SAYRE — An October riot at a private prison in Sayre that left dozens of inmates injured has yielded a 2,700-page report and could lead to several new felony cases being filed in Beckham County.
Mike Machak, a spokesman for the private North Fork Correctional Facility in Sayre, said 19 inmates involved in the Oct. 11 riot could face “attempted murder” charges, although such a crime doesn't exist in Oklahoma.
The riot, which is still somewhat shrouded in mystery, left 46 prisoners injured.
Sixteen of those were injured badly enough to be taken to local hospitals. Three prisoners were in critical condition, prison officials said shortly after the melee.
Corrections Corporation of America, the company that runs North Fork, is based in Tennessee and has prisons sprinkled across the country.
In a prepared statement to The Oklahoman, Machak said that “violence between security threat groups is a challenge for every prison system,”
All of the prisoners housed at North Fork are from California, which began transferring inmates out of state in 2007 to ease overcrowding.
Dennis Smith, district attorney for Beckham County, said he has an experienced prosecutor analyzing the massive report submitted by the prison company but hesitated to confirm that 19 inmates would be charged with serious violent felonies related to the riot.
He said the prosecutor also has spent considerable time viewing video footage of the riot during the course of the lengthy investigation.
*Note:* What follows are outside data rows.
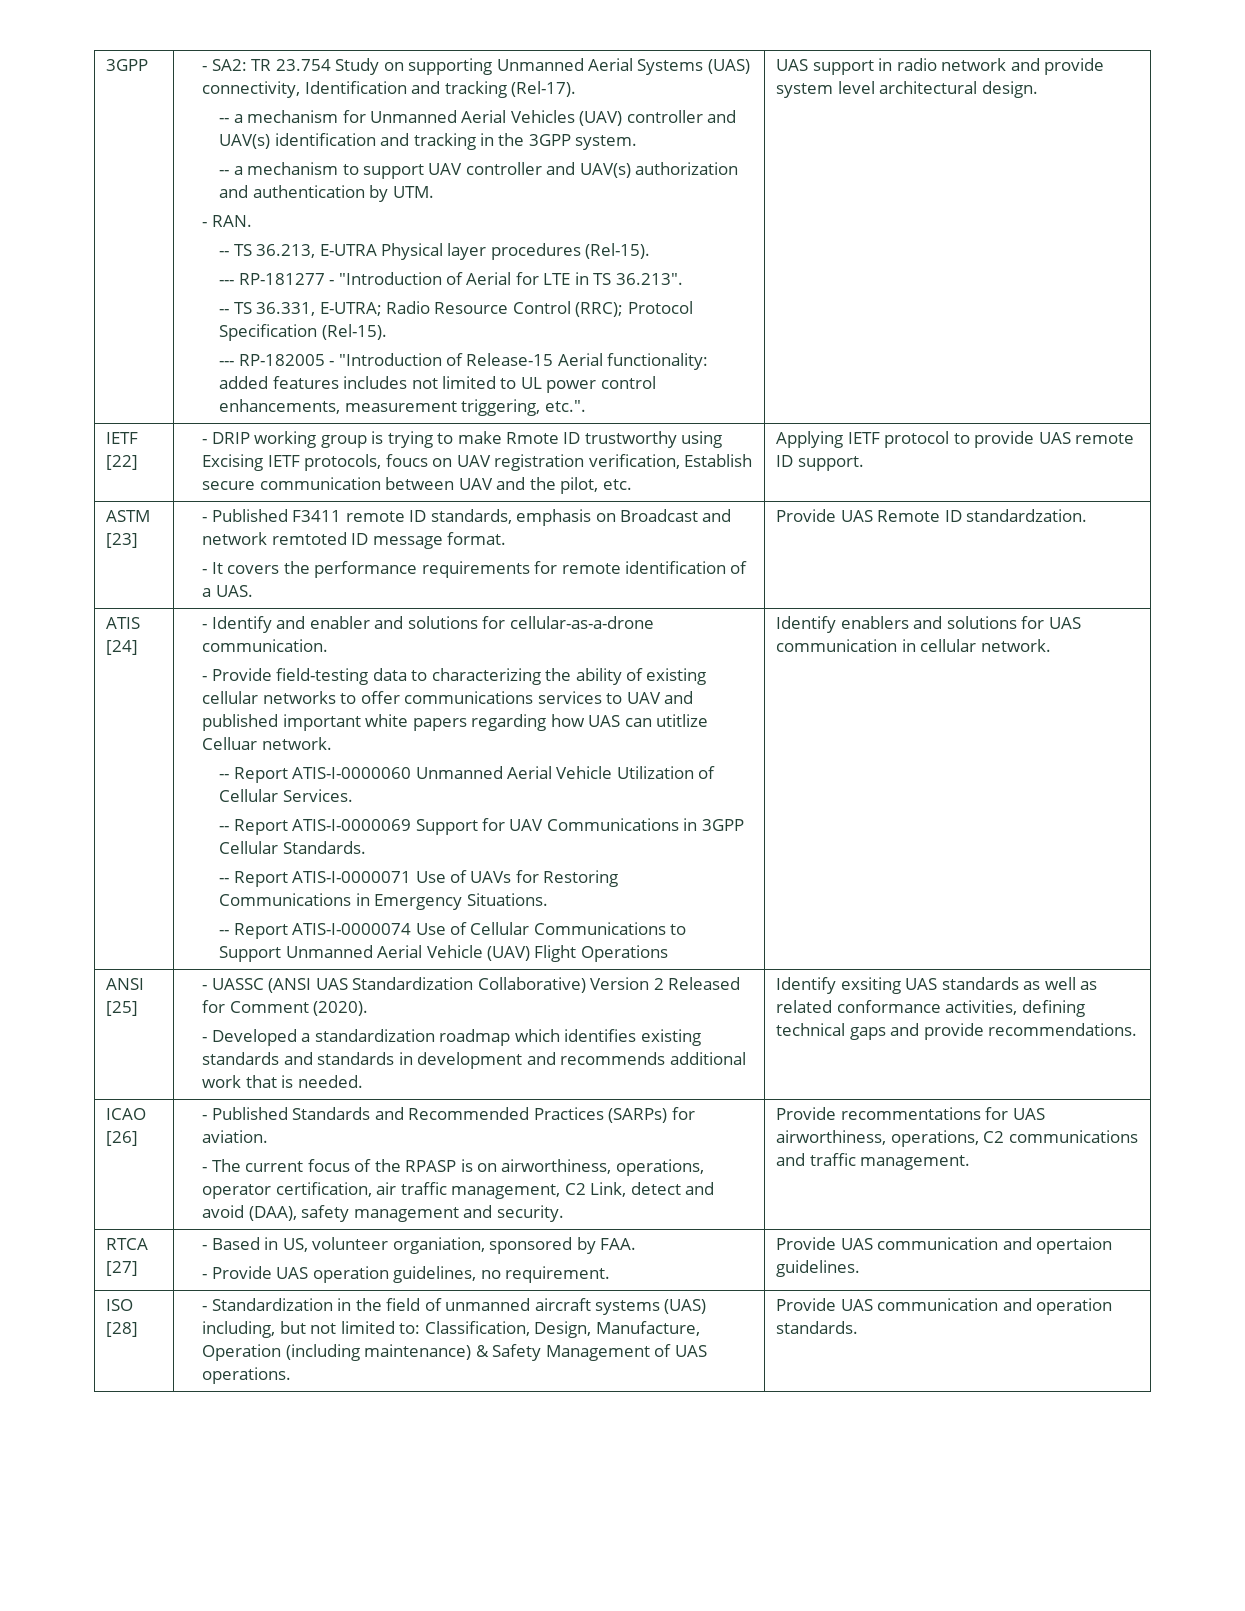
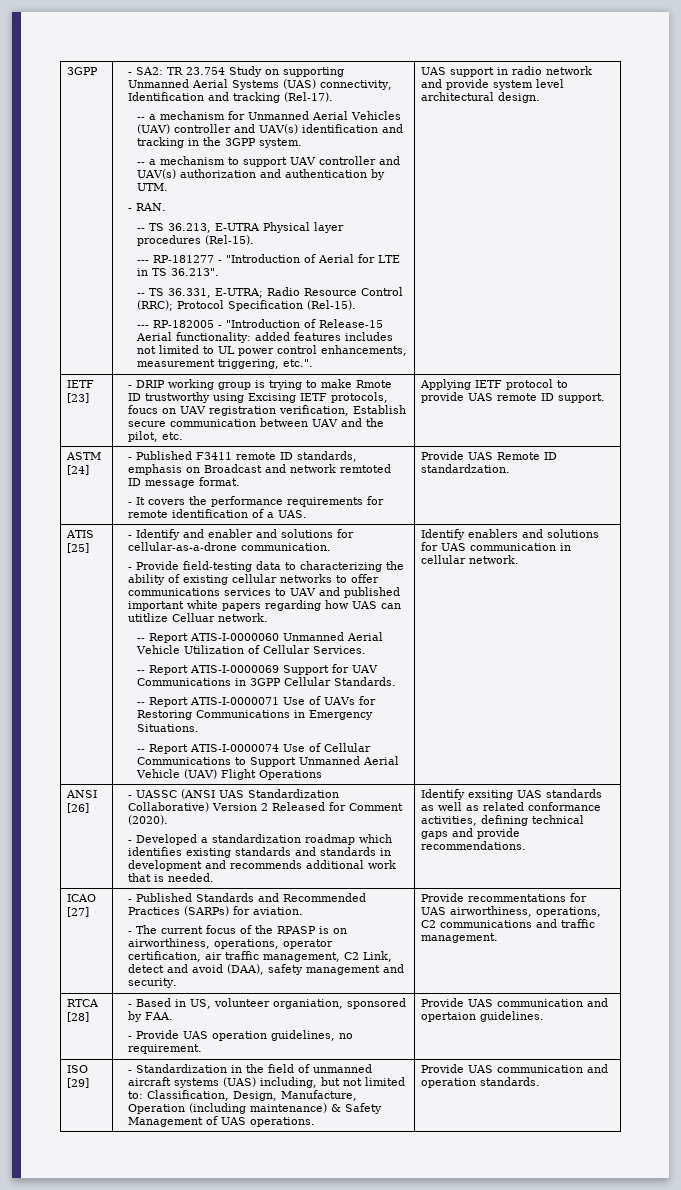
[106,455,139,470] [22] -> [67,393,90,403] [23]
[106,533,139,548] [23] -> [67,465,90,475] [24]
[106,640,139,655] [24] -> [67,543,90,553] [25]
[106,1001,139,1016] [25] -> [67,803,90,813] [26]
[106,1131,139,1146] [26] -> [67,907,90,917] [27]
[106,1261,139,1276] [27] -> [67,1012,90,1022] [28]
[106,1322,139,1337] [28] -> [67,1078,90,1088] [29]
“First of all, we don't even have ‘attempted murder' in Oklahoma ... we have similar charges but not ‘attempted murder' like his statement says,” Smith said. “I believe that charges will be filed, but we have to go through each one and make sure they can be prosecuted.”
Smith, who is the district attorney for five counties in western Oklahoma, said his offices are short-staffed and he didn't know when charges would be filed.
“It's a lot of information to look at — 2,700 pages is a lot,” Smith said.
“My biggest murder case was something like 500 pages, if that tells you anything.”
In addition to California prisoners, Machak said inmates from Colorado, Idaho, Washington, Wisconsin, Wyoming and Vermont have been housed at the prison over the past 12 years.
A lawsuit filed in federal court by a California inmate being housed at the North Fork Correctional Facility could shed some light on what happened during the October riot.
Melvin Fisher filed the lawsuit against the prison's warden, a guard and a California prison system administrator, court documents show.
According to the lawsuit, Fisher, who is black, is claiming that the warden of the prison didn't afford him adequate protection by allowing large groups of Sureno gang members to populate the prison.
The inmate claims these Hispanic gang members are “troublemakers” and outnumber blacks five to one at North Fork.
Fisher claims he broke his nose during the Oct. 11 riot when he and three other black inmates were attacked in a gym by dozens of Sureno gang
Fisher said the guard named in the lawsuit held the door leading out of the gym closed with her foot, causing him to run into it and break his nose.
“We started yelling through the door for her to let us out,” Fisher wrote in the lawsuit.
“Finally, she let the door go after the response team instructed her to do so and come to their safety net.”
A California Department of Corrections and Rehabilitation administrator also is named in the lawsuit because she allowed “Northern Mexicans” to be transferred out of North Fork and be replaced by Sureno gang members.
“They both knew that by increasing the numbers of Sureno Mexicans, (it) would give them power over other races of inmates,” Fisher wrote. “They both knew that it was an excessive risk of a riot happening.”